HSoC — Hadrian Optimisation: Elusive Unused Imports (Update 6)

4 min readAug 21, 2019

This will be my final update post before the end of project summary. Since the last update I’ve moved houses (again), had my laptop die, come back to life, then die again, eventually succeeded getting NixOS installed on my machine, wrote an absurdly slow unused import tester, did a load of data entry for said tester, and left said tester running over the weekend (when I said slow, I meant slow), opened a feature request about the results of said tester, made an MR based on that, and wrote up some documentation on Hadrian expressions (which will hopefully be merged soon).

Whew, it’s all been quite hectic really. Let’s just say I’m glad my flatmate is so understanding about all the boxes still in the front room.

Unused imports

Motivation

Why do we want to remove unused imports? To:

Clean up our code
Potentially not have to compile that file/package anymore, speeding up building (quite optimistic for GHC but easily possible in many projects)
Increase parallelism by potentially shortening the critical path

Method

For the whole messy thing, you can check out the code on my GitHub, but essentially it removes imports from files I identify as (probably) being on the critical path and checks if the build system still completes without them, flagging that import as possibly being unused if it does.

To identify these files I used a Shake report, ordered by WTime (and then ETime once the WTimes were getting pretty low) and entered each of their details into one of these:

data Target = Target FilePath Int Int

Where the first Int is the line number the imports start at and the second Int is where they finish. I did close to 300 by the end, which you can see on my GitHub. It wasn’t a whole lot of fun but did give me a nice opportunity to enjoy some podcasts.

My program takes a list of these Targets, and for each one, removes the imports line by line (fairly naively) and runs hadrian/build.sh -j --flavour=quickest using system :: String -> IO ExitCode. If the ExitCode is ExitSuccess the import is added to the log, otherwise it’s not.

Now you can probably see why this was so slow. If n is the number of Targets and x is the average number of imports, we run nx rebuild commands, each of which could take 5 seconds if it fails quickly, but equally could take 5 minutes if it compiles and has a lot of dependents. It took quite a while, but thankfully it was much better than doing it all by hand. At least I could leave it to run and do something else.

Results

After I set it running I thought to myself “oh god, this isn’t going to turn up anything, is it?”, but by then end I was pleasantly surprised to find quite a number of seemingly unused imports. Through this method and with the help some experienced GHC contributors (particular thanks to Sebastian Graf) in the discussion section of the related issue I created, we managed to identify three bugs/limitations of -Wunused-imports that meant there were unused imports lingering in GHC’s code base:

Imports of form import foo () can’t be detected when they’re no longer necessary
The order of imports matters for whether they get recognised as unused
Redundant C++ headers can’t be detected

The first of these was believed to be the one that deserved the most attention, since removing those imports has the greatest chance to remove actual dependencies. These kinds of imports are often used for just importing the type class instances from a module. If those instances are no longer used, that import becomes redundant. So I made an MR to remove them.

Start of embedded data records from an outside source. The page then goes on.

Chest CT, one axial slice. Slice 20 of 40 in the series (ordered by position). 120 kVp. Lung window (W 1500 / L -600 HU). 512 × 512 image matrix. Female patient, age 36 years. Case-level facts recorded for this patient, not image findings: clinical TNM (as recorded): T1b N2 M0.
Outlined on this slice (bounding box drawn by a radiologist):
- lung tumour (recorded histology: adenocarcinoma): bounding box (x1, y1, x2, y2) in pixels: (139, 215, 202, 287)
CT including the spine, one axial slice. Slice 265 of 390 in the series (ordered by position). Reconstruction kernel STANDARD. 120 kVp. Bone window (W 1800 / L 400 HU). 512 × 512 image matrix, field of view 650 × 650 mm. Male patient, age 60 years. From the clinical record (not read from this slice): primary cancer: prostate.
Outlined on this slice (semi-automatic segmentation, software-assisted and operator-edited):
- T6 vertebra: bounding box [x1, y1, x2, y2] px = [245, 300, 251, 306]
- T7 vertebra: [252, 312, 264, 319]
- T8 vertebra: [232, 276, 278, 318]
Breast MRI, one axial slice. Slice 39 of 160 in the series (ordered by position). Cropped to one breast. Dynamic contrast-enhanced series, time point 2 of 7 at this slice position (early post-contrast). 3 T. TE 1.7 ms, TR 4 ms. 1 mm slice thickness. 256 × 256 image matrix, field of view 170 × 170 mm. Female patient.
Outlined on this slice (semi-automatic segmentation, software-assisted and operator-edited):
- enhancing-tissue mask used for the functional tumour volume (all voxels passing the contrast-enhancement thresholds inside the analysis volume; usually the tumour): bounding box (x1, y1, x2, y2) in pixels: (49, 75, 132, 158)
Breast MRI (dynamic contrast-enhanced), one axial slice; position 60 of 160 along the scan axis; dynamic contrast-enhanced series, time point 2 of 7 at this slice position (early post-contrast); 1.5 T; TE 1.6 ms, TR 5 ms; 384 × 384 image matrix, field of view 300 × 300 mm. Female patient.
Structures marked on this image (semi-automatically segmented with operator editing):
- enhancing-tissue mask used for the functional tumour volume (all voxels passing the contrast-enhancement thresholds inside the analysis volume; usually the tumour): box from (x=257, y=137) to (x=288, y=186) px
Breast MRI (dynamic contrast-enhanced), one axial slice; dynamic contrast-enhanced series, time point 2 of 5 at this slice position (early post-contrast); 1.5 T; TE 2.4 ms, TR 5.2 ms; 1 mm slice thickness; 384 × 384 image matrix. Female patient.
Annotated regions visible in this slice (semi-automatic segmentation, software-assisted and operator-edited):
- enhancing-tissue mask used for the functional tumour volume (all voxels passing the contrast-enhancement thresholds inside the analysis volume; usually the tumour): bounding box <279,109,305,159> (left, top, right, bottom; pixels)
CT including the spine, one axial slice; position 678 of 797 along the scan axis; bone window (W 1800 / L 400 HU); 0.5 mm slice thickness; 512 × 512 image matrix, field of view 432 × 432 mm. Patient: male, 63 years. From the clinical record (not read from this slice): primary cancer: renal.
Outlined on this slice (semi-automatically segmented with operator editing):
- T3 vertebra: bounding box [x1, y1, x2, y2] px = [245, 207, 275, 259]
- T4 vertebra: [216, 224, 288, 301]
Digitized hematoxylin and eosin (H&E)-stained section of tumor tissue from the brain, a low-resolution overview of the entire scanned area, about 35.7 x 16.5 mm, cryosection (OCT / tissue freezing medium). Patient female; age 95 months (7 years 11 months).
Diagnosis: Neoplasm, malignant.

The order of imports problem is less likely to remove actual dependencies, because it’s related to reexporting functions and modules, so there’s more likely to be transitive dependencies. Eg. foo is reexported in bar so in:

module baz whereimport foo
import bar...some code that uses foo and bar...

…import foo is redundant, but doesn’t get picked up by the compiler. However, removing foo won’t do much for performance because foo is a dependency of bar and baz depends on bar, so either way foo needs to be compiled before baz, meaning it still can’t be done in parallel.

There is at least one example where this is not the case, but even then it’s still a transitive dependency in a different way. It’d be nice to sort these examples out to clear up code a little, but it likely won’t do much for performance. Maybe I’ll get to them some time after the project, we’ll see.

As for the C++ includes, even though I can build Hadrian without them, that may not be the case for all setups, so it’s probably best to leave them for now.

Next Steps

Try to help with Hadrian cloud builds
Collect final times and time the make build for comparison
Write a summary of the project for the concluding blog!